NEW YORK, Nov. 21, 2013 /PRNewswire/ -- A new nationwide survey of U.S. voters finds that a solid majority of voters (61%) believe it would be possible to cut the amount of time it takes to do environmental reviews of infrastructure projects without harming the environment. Though Republicans are most likely to say this would be possible, a majority of every partisan group – Democrats (52%), Republicans (72%), and independents (59%) – agree.
"This is a very significant finding," said Philip K. Howard, Founder and Chair of Common Good, the nonpartisan reform coalition that sponsored the survey. "U.S. infrastructure is crumbling, yet infrastructure approvals can take a decade or longer. The public believes we can do better."

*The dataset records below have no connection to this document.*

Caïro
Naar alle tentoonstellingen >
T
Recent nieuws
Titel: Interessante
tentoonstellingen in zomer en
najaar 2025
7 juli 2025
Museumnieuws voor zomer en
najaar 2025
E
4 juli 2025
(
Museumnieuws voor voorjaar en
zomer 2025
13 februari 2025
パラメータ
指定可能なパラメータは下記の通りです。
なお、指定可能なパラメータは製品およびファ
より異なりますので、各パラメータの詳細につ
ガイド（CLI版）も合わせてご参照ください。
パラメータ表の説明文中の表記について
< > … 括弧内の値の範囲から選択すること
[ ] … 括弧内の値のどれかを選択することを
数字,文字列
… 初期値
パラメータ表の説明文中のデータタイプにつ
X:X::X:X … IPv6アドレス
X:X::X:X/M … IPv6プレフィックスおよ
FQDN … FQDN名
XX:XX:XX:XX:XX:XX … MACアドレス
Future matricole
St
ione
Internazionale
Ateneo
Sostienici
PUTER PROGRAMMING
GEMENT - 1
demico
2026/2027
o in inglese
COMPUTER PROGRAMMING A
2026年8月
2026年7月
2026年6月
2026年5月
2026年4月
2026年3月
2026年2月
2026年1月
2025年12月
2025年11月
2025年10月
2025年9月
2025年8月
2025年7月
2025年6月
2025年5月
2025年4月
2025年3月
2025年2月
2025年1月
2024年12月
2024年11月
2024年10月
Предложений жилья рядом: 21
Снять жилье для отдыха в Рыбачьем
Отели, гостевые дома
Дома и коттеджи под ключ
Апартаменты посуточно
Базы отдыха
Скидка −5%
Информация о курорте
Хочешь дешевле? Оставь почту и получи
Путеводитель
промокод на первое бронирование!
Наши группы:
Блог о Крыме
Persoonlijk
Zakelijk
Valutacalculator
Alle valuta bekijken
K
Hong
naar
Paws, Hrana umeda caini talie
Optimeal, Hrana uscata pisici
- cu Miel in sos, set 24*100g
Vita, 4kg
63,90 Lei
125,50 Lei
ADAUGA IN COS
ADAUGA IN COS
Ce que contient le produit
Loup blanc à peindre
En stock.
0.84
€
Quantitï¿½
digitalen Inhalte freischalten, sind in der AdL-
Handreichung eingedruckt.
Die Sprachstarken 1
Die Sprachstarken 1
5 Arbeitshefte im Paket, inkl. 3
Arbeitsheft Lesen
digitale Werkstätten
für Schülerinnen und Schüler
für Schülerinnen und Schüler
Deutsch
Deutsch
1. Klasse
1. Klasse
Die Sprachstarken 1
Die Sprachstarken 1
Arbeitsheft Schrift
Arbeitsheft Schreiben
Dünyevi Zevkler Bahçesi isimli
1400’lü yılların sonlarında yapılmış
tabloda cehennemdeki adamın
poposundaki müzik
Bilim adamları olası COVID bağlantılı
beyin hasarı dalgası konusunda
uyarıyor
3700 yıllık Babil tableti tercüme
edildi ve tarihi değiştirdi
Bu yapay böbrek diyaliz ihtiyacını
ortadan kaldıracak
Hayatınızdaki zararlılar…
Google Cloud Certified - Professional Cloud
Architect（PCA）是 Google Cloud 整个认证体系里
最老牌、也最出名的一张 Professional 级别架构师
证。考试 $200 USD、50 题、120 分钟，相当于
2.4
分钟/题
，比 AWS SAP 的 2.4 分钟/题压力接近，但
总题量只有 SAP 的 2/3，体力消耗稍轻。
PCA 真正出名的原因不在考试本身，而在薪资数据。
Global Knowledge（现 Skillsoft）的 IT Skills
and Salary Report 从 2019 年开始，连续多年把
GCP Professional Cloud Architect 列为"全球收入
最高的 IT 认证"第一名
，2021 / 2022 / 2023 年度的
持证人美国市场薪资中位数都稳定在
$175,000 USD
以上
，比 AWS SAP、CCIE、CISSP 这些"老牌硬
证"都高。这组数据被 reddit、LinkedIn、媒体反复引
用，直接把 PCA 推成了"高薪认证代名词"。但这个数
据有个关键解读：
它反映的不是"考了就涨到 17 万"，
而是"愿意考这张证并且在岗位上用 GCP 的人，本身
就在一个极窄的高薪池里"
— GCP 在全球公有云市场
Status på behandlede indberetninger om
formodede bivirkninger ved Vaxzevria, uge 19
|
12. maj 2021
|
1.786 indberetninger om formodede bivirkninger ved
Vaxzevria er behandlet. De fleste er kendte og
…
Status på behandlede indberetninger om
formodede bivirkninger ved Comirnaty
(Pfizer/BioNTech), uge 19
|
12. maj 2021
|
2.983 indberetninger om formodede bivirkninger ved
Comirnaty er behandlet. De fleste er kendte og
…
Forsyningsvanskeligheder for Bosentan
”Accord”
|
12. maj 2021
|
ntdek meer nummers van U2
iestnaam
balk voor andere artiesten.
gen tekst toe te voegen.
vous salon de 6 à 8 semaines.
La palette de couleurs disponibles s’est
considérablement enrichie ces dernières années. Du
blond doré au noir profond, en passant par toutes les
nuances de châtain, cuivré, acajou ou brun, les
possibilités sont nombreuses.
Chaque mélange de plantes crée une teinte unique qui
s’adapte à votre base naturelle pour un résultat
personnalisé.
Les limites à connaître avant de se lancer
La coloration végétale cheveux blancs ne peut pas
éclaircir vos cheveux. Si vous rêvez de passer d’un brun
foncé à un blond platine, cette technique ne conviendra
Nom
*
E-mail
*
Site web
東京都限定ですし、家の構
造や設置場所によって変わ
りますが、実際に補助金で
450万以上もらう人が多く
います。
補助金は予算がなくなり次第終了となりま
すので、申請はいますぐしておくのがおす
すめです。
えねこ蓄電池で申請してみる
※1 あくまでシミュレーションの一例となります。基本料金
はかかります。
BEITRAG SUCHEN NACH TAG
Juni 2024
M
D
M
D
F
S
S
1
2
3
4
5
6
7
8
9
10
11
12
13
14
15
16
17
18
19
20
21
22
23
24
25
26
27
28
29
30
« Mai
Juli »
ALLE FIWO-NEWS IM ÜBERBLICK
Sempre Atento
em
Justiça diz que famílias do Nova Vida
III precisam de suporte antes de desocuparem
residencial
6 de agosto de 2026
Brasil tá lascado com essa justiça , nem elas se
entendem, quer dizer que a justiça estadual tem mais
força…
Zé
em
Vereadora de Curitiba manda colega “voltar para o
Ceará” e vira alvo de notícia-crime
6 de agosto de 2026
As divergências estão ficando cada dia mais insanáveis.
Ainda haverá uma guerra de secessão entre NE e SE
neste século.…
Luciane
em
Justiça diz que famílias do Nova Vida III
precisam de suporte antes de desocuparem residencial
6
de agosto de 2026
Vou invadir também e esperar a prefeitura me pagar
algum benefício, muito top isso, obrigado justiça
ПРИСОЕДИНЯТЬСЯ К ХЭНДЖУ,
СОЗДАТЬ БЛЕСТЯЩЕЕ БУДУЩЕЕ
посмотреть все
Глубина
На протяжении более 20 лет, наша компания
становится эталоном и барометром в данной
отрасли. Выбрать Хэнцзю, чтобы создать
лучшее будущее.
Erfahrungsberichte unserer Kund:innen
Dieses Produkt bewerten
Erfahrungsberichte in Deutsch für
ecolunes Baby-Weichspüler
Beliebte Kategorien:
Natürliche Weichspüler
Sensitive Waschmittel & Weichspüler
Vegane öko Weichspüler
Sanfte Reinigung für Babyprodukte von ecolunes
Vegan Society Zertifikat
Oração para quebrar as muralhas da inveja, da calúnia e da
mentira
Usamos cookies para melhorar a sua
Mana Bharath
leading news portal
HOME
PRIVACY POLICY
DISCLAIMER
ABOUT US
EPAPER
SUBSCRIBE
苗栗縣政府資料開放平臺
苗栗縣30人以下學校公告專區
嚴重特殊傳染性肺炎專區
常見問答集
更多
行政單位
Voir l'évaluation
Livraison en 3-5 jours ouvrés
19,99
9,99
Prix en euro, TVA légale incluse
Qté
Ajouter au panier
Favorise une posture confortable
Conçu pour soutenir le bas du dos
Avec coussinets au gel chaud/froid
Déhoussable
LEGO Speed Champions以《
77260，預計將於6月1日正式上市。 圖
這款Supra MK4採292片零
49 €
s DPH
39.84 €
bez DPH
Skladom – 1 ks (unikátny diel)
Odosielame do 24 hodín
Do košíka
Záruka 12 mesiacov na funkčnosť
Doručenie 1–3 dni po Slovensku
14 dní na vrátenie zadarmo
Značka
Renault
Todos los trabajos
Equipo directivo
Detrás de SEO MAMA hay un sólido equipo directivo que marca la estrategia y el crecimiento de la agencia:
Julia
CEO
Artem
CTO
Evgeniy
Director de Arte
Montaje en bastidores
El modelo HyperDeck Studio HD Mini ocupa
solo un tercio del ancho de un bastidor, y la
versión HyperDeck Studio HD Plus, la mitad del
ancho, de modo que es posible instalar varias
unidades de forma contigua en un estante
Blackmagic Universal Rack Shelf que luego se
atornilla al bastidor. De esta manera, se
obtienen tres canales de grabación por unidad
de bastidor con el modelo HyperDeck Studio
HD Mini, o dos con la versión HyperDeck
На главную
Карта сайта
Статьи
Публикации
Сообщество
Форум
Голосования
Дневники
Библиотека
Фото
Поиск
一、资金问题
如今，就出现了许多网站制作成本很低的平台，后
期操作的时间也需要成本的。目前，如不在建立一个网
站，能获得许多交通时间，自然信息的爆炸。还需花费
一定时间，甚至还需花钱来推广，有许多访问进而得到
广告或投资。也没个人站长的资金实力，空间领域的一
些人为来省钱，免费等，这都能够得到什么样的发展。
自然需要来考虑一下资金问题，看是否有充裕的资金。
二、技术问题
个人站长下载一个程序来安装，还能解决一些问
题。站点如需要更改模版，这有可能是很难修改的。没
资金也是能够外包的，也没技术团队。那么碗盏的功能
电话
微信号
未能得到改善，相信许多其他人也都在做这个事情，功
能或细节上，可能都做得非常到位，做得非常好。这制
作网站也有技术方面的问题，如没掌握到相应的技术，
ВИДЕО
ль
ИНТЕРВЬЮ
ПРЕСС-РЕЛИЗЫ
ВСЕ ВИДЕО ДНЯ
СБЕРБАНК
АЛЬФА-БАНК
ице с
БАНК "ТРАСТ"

According to the survey, a majority of voters (55%) also favor passing a law that would limit the length of time it takes to conduct environmental reviews to one year. A slightly smaller majority (52%) would support a one-year limit on environmental reviews if it would allow extending the one-year time limit whenever the President specifically determines that more time is required.
"This survey points the way to breaking the logjam around infrastructure approvals," added Philip K. Howard. "Putting a time limit on the length of the environmental review would allow crucial projects and the jobs that they would generate to move forward."
The survey was conducted for Common Good by Clarus Research Group, a nonpartisan survey firm based in Washington, D.C., on November 5-11, 2013. The sample included 1,000 self-identified registered voters nationwide, who were interviewed by live telephone interviewing specialists via landlines and cells.
Common Good (www.commongood.org) is a nonpartisan government reform coalition dedicated to restoring common sense to America. The Founder and Chair of Common Good is Philip K. Howard, a lawyer and author of Life Without Lawyers and The Death of Common Sense. His new book, The Rule of Nobody (W. W. Norton), will be published in April.